Call for papers
Collection On Artificial Intelligence and Water-Related Disaster Risk Reduction: Building Resilient and Sustainable Futures
EDITORS
Matjaž Mikoš, UNESCO Chair on Water-related Disaster Risk Reduction, University of Ljubljana, Slovenia. A leading expert in hydrology, natural hazards, and disaster risk management, with extensive experience in bridging science, policy, and practice.
Gerald Corzo Perez, Head of Artificial Intelligence, IHE Delft Institute for Water Education, under the auspices of UNESCO, Netherlands. His work focuses on AI-driven hydrological modeling, environmental data science, and water systems resilience.
João Pita Costa, Head of AI Research, International Research Centre on Artificial Intelligence (IRCAI), under the auspices of UNESCO, Slovenia. His research focuses on AI for sustainable development, climate intelligence, and socio-environmental systems.
About
Water-related disasters—including floods, droughts, landslides, storm surges, tsunamis, and compound hydro-meteorological events—are increasing in frequency and intensity due to climate change, environmental degradation, and rapid urbanization. These events pose significant risks to human lives, infrastructure, ecosystems, and economic stability worldwide.

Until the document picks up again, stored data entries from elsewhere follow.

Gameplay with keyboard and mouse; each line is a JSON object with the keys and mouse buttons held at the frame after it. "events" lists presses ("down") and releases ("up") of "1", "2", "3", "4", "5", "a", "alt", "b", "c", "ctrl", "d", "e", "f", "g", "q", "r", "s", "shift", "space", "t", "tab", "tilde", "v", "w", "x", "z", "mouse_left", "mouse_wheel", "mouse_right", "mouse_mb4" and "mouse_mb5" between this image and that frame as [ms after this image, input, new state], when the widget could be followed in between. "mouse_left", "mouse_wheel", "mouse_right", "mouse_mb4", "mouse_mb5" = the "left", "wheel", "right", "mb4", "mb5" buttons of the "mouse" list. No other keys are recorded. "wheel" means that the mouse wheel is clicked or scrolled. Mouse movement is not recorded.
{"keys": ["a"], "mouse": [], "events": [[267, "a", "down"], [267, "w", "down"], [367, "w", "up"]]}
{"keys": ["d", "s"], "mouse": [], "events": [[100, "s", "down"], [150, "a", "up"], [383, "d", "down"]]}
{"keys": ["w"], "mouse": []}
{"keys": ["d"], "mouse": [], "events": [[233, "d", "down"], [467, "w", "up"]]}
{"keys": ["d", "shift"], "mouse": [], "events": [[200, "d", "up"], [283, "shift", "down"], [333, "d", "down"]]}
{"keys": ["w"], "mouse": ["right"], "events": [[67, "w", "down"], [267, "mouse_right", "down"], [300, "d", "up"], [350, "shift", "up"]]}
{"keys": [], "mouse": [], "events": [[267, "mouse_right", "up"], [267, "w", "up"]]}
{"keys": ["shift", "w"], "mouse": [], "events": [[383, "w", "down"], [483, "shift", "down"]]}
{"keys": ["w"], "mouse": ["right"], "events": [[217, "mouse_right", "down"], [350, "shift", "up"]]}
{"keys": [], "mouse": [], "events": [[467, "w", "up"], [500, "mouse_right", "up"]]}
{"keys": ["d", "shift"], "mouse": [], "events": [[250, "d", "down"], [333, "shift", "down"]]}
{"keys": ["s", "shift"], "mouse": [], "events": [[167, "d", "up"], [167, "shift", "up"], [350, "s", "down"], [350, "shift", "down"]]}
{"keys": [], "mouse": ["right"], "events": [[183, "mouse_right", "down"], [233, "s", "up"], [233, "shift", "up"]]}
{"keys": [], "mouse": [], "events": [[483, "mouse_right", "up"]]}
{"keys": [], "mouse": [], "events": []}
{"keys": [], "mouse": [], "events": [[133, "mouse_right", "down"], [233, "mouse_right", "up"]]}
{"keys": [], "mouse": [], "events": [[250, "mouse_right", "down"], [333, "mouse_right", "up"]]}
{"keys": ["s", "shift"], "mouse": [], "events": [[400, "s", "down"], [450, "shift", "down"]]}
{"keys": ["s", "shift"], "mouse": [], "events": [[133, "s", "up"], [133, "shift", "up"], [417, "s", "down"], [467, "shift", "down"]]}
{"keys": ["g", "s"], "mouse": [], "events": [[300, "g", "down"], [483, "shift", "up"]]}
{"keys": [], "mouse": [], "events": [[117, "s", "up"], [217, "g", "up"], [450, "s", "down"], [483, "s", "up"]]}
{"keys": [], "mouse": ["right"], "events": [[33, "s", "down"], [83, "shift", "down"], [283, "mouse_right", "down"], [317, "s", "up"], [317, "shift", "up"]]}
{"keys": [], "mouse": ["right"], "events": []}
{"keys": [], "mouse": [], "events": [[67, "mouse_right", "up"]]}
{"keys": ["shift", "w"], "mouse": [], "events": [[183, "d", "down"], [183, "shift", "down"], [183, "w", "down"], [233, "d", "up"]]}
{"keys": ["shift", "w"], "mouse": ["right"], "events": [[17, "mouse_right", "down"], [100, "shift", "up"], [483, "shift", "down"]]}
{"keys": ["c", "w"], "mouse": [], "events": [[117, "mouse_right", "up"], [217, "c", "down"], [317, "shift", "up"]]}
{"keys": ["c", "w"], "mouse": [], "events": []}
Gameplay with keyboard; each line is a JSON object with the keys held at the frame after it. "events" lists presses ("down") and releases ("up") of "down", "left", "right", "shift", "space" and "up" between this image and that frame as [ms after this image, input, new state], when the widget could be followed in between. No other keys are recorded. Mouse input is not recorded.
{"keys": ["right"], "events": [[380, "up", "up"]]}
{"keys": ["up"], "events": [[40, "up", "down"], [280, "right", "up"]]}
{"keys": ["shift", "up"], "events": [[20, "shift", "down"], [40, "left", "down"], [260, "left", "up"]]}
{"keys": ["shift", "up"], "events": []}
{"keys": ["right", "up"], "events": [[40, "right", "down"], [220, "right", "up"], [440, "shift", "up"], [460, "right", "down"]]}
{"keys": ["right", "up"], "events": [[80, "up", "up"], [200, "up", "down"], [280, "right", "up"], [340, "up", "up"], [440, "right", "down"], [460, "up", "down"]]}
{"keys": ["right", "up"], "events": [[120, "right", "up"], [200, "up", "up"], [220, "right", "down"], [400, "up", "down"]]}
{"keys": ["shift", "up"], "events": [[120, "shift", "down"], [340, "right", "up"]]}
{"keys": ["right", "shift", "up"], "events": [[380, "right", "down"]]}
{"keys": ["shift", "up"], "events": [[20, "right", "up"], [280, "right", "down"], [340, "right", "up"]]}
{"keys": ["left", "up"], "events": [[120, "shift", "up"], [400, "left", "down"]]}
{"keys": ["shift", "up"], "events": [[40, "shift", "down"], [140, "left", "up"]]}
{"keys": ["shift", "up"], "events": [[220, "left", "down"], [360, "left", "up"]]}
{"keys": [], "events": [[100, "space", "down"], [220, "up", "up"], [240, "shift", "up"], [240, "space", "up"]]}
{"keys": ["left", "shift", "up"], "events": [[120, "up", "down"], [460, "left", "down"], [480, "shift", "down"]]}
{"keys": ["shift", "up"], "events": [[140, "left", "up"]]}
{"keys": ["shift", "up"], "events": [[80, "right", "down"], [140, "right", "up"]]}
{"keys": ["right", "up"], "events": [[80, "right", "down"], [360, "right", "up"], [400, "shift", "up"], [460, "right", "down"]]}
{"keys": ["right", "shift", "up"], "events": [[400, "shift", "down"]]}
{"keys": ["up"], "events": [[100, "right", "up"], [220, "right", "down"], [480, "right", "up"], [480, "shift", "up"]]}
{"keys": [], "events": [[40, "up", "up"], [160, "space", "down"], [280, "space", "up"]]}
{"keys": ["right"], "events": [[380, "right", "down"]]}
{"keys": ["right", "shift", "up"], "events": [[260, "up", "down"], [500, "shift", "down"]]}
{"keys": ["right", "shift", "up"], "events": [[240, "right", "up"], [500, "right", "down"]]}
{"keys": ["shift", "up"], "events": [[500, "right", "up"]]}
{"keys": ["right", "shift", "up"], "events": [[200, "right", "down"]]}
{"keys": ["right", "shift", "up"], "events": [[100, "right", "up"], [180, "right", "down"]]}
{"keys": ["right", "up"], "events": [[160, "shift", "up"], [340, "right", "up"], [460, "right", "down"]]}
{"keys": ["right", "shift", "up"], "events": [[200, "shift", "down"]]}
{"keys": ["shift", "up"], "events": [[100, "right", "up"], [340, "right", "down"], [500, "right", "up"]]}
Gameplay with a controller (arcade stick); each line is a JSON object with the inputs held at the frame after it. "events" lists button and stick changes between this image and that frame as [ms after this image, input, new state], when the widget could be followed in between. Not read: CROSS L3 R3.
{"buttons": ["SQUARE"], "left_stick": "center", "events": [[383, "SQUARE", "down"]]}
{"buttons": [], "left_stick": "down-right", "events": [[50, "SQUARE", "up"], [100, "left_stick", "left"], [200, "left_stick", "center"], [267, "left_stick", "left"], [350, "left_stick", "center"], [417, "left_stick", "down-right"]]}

Artificial Intelligence (AI) is emerging as a transformative tool in addressing these challenges. From timely and effective early warning systems and predictive analytics to real-time monitoring, risk assessment, and decision support, AI technologies are reshaping how water-related risks are understood, managed, and mitigated. However, their deployment raises critical questions related to data quality, governance, ethics, inclusivity, and long-term sustainability.
Objectives:
- To explore innovative applications of AI in predicting, monitoring, mitigating, adapting to water-related disasters.
- To foster interdisciplinary collaboration between AI, hydrological scientists, and disaster risk reduction communities.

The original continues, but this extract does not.